I keep seeing claims that you can describe what your current workflows do and the system will generate a ready-to-run migration for you. This sounds too good to be true, which is usually a red flag.
We have some fairly complex processes—document approvals with multiple stakeholders, conditional routing based on document type, escalations if approvals take too long. These aren’t simple linear flows.
I’m wondering if anyone has actually tried the AI copilot approach to generating workflows from plain language descriptions. Did it work? How much of what it generated was actually usable, or did you end up rewriting most of it? And more importantly, would you trust generated workflows for critical processes without a full audit?
I’m not asking theoretically—I need to know if this actually saves time or if it just shifts the work around.
I tested this and honestly it was about 60 percent useful. I wrote out one of our approval workflows—basically described the steps, who gets notified, what happens at each decision point. The system generated something that was structurally sound but missed nuances.
Specifically, it didn’t capture that sometimes we need different approval chains based on document value. The routing logic was there but oversimplified. I had to go in and add conditions it didn’t infer from my description.
Here’s the thing though—it crushed the boring part. All the boilerplate connection stuff, the notification setup, the basic flow structure. I just had to refine the decision logic and edge cases. That probably saved me a day of work even with the rework.
The quality depends heavily on how well you describe the process. If you’re vague, you get vague output. If you describe step by step what happens in each scenario, it actually does pretty well.
We tried it with a simpler process first—employee onboarding checklist. That one came out almost production ready. Then we got ambitious with our claims processing workflow and yeah, it missed a bunch of the conditional logic.
I think the sweet spot is using it for 70 percent of the work and planning for cleanup. Don’t plan on it being perfect, but don’t dismiss it either.
We invested time in writing really detailed process descriptions upfront. We documented not just the steps but the edge cases, what happens when things fail, who makes decisions when there’s ambiguity. That descriptive work took a few hours but it paid off.

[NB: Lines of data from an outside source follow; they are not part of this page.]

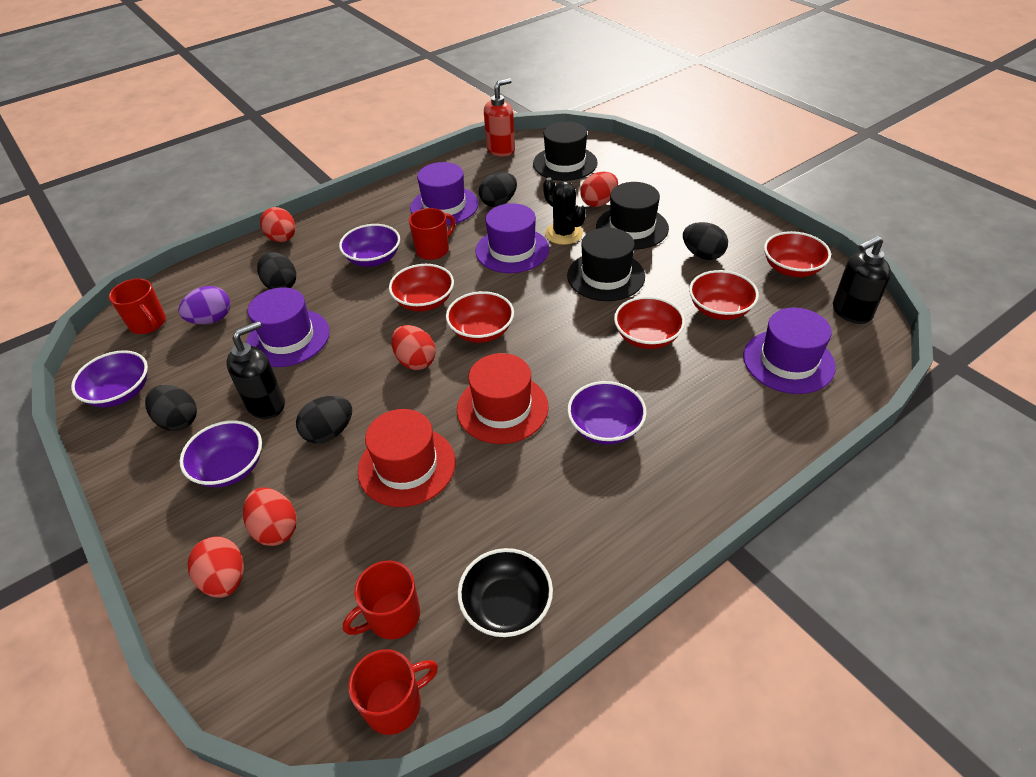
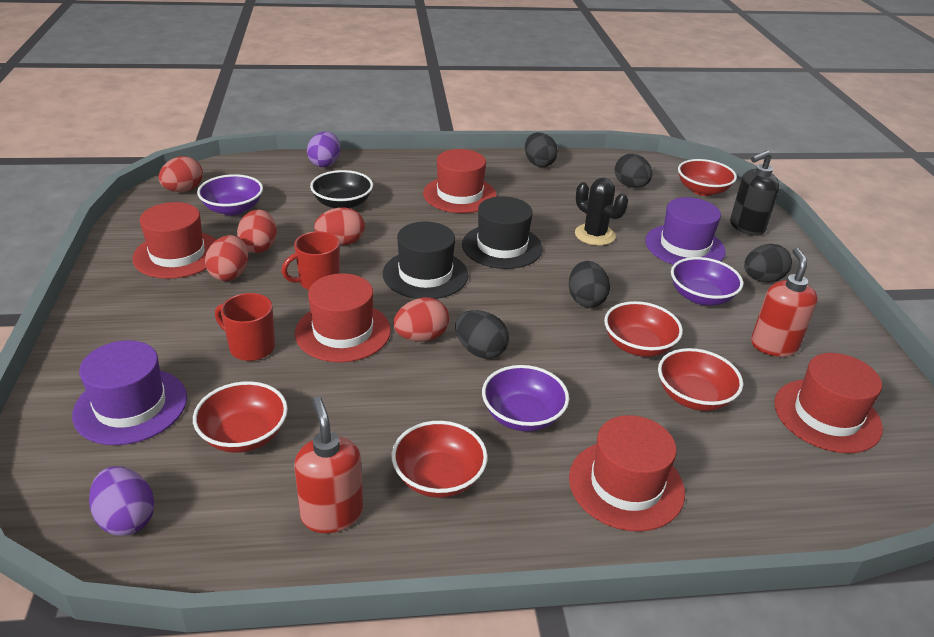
black hat: [533,121,598,181] [567,228,645,301] [596,182,669,249] = 3 -> [383,222,468,299] [462,196,543,269] = 2
black soap dispenser: [226,321,285,419] [833,236,891,324] = 2 -> [730,150,779,236] = 1
purple bowl: [71,350,148,407] [180,420,262,487] [339,224,400,267] [567,381,647,445] = 4 -> [197,174,263,216] [482,365,569,432] [671,257,743,305] = 3
purple egg: [178,286,231,324] = 1 -> [89,466,155,536] [307,132,341,167] = 2
purple hat: [246,287,330,367] [410,162,479,225] [475,203,549,273] [743,308,836,394] = 4 -> [72,340,187,445] [645,197,726,265] = 2
red hat: [358,409,456,507] [457,353,549,444] = 2 -> [132,202,216,279] [295,273,391,362] [423,149,497,213] [569,415,685,532] [774,353,883,453] = 5
red mug: [109,278,166,334] [343,561,420,639] [349,649,438,735] [409,208,455,260] = 4 -> [215,293,275,361] [281,231,340,290] = 2
red soap dispenser: [484,78,515,156] = 1 -> [294,396,363,533] [751,248,818,357] = 2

When the AI generated workflows from those descriptions, we got something we could actually review logically instead of starting from scratch. It was like having a first draft that was 80 percent there. We still did full testing and made changes, but we weren’t reimagining the entire flow.

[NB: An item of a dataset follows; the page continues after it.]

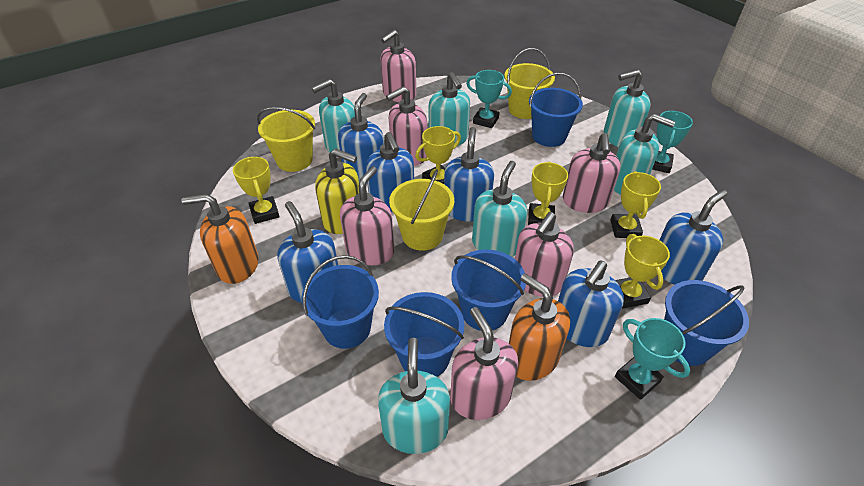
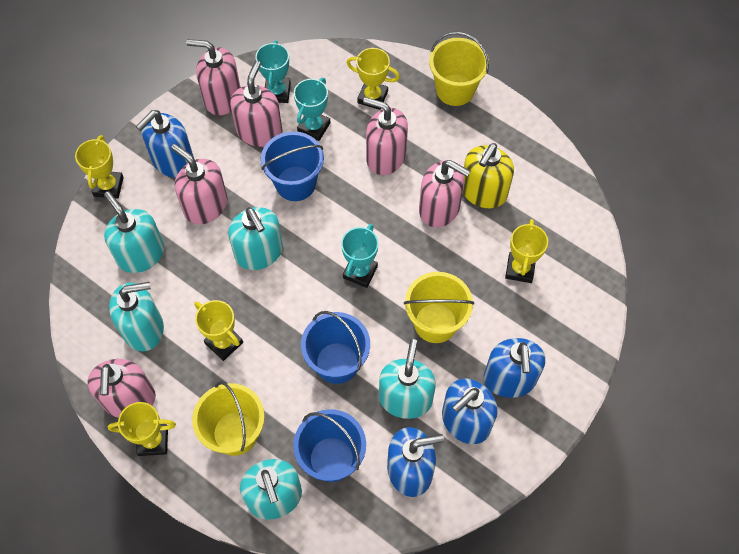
blue bucket: [301,255,379,349] [384,292,464,377] [451,249,526,331] [529,73,583,147] [664,280,749,366] = 5 -> [261,131,324,201] [293,409,366,482] [301,311,370,384] = 3
blue soap dispenser: [277,201,338,303] [338,93,384,182] [366,132,414,212] [444,127,494,222] [558,260,624,347] [659,189,727,285] = 6 -> [136,110,194,177] [387,427,444,497] [442,379,498,444] [484,338,545,398] = 4
orange soap dispenser: [181,194,259,284] [509,273,570,381] = 2 -> none = 0
turquoise soap dispenser: [312,79,355,157] [378,338,450,454] [429,72,470,146] [472,161,527,257] [604,70,651,147] [614,114,675,195] = 6 -> [104,191,164,273] [109,282,164,352] [228,207,283,270] [240,459,302,520] [379,339,436,419] = 5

Generated workflows save maybe 50 percent of dev time but need full audit before production. Use it for the boring part, keep humans in charge of the critical logic.

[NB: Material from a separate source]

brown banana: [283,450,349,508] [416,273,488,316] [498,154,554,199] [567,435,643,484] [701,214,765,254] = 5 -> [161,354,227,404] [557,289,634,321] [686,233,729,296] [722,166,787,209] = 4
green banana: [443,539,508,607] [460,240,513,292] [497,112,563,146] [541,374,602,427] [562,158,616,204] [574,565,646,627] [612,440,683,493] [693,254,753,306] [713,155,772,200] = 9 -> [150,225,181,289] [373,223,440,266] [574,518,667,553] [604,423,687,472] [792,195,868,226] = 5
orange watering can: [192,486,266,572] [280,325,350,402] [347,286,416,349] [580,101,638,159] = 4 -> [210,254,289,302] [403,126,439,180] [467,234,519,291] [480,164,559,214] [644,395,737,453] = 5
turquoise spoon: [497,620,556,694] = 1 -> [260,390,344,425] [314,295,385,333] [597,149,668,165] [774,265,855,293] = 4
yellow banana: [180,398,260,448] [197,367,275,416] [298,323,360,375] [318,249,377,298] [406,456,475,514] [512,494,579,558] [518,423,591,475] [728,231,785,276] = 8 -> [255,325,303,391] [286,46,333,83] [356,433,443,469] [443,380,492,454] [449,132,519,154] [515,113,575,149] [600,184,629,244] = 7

We actually use the AI Copilot Workflow Generation feature for exactly this, and it changes the game when you approach it strategically. The key is being specific about your decision points and conditions, not just narrating what happens.
You describe something like “when invoice arrives, route to manager if under $5000, otherwise to CFO. Manager approves or rejects within 2 days, CFO is auto-escalated if pending 3 days.” The system generates a workflow that captures that logic correctly because the conditions are explicit.
Where it falls short is organizational context—things like “we always check vendor history first” that everyone knows but nobody documents. So you generate the workflow, the process owners review it, you add 10 percent refinement, and you’ve saved hours of building from zero.
For migration especially, this cuts your evaluation timeline way down. You’re not spending weeks rebuilding every single workflow. You’re generating candidates and validating them.